◆ REQUIREMENT
State how many lines in the items below contain the string "Гидроцилиндры", treating uppercase and lowercase as different. Reply with the number only.

◆ SUPPLIED MATERIAL
────────────────────
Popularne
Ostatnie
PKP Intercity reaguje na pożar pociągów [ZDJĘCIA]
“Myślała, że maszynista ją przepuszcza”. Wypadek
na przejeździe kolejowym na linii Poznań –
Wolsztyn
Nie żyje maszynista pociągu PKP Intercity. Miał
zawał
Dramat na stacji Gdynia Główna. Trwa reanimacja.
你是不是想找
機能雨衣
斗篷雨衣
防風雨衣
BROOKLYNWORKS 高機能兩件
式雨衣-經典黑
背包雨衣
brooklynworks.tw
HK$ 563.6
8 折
────────────────────
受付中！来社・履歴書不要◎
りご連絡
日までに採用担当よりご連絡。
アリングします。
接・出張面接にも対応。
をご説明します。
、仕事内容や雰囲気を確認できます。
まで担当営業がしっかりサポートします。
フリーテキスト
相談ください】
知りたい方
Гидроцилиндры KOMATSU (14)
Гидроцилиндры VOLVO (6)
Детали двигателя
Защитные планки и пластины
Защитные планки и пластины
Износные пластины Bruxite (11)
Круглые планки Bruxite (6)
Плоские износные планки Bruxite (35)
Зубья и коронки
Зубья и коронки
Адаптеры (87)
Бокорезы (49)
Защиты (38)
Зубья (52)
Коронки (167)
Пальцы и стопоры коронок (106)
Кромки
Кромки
────────────────────
◆ EXERCISE RESULT
2